■ 正文部分
========================

红藻氨酸致痫大鼠海马突触素的表达变化及辛醇的干预作用

Expressions of Synaptophysin in the Hippocampus of Rats Following Kainic Acid Induced Epileptic Seizure and Intervention Effect of Octanol

目的观察红藻氨酸(kainic acid,KA)致痫大鼠海马突触素(synaptophysin,SYP)表达的动态变化及辛醇的干预作用。方法将65只健康雄性SD大鼠随机分为空白对照组、模型组、辛醇干预组、二甲基亚砜(DMSO)组,空白对照组5只,余各组20只。采用KA注射于大鼠右侧杏仁核方法制备癫痫模型。造模前30 min给予大鼠腹腔注射辛醇进行干预,并观察辛醇干预前后大鼠行为学改变,采用免疫组化检测造模后不同时间点海马区SYP的表达水平。结果辛醇干预组大鼠出现湿狗样摇动(WDS)的潜伏期明显长于模型组(P<0.01),Patel评分显著低于模型组(P<0.01);模型组大鼠海马区SYP的表达于造模后1周逐渐升高,3周时达高峰,4周后开始下降;辛醇组大鼠海马区SYP的表达在各时间点均明显低于模型组(P<0.01)。结论辛醇可抑制KA致痫后大鼠海马区SYP表达的增高,具有明显的抗痫效应,提示辛醇抗痫机制可能与抑制SYP表达有关。

Objective To observe the kinetic changes of expression Synaptophysin （SYP） in the hippocampus and the impact of octanol in rats with epilepsy induced by kainic acid. Methods Five rats were chosen randomly as the control group, and the others were placed in the experimental group which was used for sham models of temporal epilepsy induced by kainic acid injected to the right amygdaloid nuclei. Rats in the experimental group were divided into three subgroups （n=20）： the model, octanol and dimethyl sulfoxide （DMSO） subgroup. The hippocampus of rats were sampled for analysis at the 1w, 2w, 3w, and 4w time-points after seizure activity. The changes of behaviour were recorded, and the expression of SYP in the hippocampus were observed by immunohistochemlstry and analyzed by computer image analysis technique. Results The wet dog shake eclipse period of the octanol group was obviously longer than the model group. There was statistically significant difference on comparison of Patel score between the octanol group and the model group （P〈0. 01）. The SYP expression in the hippocampus of the model group was increased gradually in 1-2w time-points, reached to the peak at 3w time-points, then decreased at 4w. The SYP expression of the octanol group, compared with the model group,at each point was lower （P〈0.01）. Conclusions SYP expression in the hippocampus of rats following kainic acid induced seizure activity were obviously increased. Octanol could decreased the expression of SYP, which could be part of mechanisms underlying the anti-epileptic effect.

========================

■ 数据记录
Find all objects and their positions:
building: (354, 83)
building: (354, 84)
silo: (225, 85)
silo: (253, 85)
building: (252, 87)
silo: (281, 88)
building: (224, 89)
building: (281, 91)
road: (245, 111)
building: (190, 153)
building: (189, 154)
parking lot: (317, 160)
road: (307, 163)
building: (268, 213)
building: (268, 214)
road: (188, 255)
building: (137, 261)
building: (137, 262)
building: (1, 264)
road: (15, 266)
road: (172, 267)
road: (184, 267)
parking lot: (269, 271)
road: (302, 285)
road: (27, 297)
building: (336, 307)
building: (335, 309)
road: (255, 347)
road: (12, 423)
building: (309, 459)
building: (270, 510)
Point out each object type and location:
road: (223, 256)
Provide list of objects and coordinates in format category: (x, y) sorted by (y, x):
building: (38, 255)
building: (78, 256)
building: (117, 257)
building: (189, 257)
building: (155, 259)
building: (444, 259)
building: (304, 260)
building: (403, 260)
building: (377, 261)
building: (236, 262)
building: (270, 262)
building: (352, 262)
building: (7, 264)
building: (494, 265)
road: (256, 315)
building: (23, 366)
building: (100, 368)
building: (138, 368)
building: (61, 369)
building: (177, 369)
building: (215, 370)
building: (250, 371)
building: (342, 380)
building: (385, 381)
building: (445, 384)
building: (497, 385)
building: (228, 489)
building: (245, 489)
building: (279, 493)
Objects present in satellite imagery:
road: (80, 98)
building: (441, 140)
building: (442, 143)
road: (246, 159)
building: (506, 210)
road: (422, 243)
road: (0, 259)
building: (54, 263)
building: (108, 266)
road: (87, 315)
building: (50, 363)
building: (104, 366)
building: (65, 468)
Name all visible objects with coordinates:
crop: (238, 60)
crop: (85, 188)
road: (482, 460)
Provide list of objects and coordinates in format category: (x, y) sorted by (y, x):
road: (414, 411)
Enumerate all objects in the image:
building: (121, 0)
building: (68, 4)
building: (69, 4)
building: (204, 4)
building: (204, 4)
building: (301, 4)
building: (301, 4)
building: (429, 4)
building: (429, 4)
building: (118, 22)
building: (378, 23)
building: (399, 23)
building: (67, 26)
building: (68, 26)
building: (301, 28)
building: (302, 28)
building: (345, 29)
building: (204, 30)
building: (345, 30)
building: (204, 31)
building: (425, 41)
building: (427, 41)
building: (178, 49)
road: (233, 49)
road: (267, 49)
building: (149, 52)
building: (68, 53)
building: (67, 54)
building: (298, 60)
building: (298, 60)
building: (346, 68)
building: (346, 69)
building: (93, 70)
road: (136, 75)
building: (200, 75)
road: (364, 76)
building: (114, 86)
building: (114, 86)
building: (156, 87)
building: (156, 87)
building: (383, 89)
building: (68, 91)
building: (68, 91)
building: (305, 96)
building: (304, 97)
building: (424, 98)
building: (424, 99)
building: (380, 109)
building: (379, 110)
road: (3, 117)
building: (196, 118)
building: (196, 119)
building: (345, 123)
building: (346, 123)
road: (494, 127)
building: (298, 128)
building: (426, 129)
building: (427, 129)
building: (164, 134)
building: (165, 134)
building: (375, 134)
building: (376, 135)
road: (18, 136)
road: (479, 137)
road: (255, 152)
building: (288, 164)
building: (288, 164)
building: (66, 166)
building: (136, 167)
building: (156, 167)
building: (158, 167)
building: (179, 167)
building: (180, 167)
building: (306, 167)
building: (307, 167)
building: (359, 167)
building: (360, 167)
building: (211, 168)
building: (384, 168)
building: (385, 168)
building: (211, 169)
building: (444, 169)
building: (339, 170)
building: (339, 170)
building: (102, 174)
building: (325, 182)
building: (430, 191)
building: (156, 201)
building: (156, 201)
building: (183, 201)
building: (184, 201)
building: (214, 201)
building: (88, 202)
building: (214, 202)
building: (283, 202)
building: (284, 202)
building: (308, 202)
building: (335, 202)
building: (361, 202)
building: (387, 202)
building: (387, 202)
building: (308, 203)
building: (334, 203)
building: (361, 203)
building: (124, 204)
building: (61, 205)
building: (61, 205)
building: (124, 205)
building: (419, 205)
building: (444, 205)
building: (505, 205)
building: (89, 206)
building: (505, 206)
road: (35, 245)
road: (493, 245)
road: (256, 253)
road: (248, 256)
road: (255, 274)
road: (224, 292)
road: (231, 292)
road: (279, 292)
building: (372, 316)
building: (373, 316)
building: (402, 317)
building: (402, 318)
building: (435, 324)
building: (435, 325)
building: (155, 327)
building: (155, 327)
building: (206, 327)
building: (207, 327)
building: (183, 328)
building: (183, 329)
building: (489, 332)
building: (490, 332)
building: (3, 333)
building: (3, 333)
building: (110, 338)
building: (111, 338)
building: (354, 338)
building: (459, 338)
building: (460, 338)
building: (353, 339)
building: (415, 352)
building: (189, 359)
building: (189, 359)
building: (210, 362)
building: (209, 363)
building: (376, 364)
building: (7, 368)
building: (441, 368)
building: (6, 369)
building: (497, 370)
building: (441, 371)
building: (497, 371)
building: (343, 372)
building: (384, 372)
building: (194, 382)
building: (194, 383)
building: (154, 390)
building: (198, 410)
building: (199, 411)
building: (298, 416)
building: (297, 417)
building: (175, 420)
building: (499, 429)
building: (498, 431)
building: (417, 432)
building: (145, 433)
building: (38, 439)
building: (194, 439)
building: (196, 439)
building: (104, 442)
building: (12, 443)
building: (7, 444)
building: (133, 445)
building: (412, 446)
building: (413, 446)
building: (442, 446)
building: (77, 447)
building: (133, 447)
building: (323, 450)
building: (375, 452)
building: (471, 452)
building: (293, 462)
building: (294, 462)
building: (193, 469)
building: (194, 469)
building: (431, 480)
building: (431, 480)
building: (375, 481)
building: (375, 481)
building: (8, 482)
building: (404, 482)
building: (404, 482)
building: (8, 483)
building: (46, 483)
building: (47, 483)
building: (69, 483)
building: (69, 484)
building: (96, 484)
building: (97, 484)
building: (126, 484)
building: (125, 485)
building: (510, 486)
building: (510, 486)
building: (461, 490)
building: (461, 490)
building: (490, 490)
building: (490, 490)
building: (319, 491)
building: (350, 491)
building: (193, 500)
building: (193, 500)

========================

■ 练习目标
判断以下三项说法是否与正文部分相符。每项请回答"是"或"否"，并原文引用起决定作用的词句：(a) 空白对照组共有5只大鼠；(b) 癫痫模型是将KA注射于大鼠左侧杏仁核制备的；(c) 模型组大鼠海马区SYP的表达在造模后3周时达到高峰。

■ 参考解答
(a) 是。"空白对照组5只"
(b) 否。"采用KA注射于大鼠右侧杏仁核方法制备癫痫模型"
(c) 是。"3周时达高峰"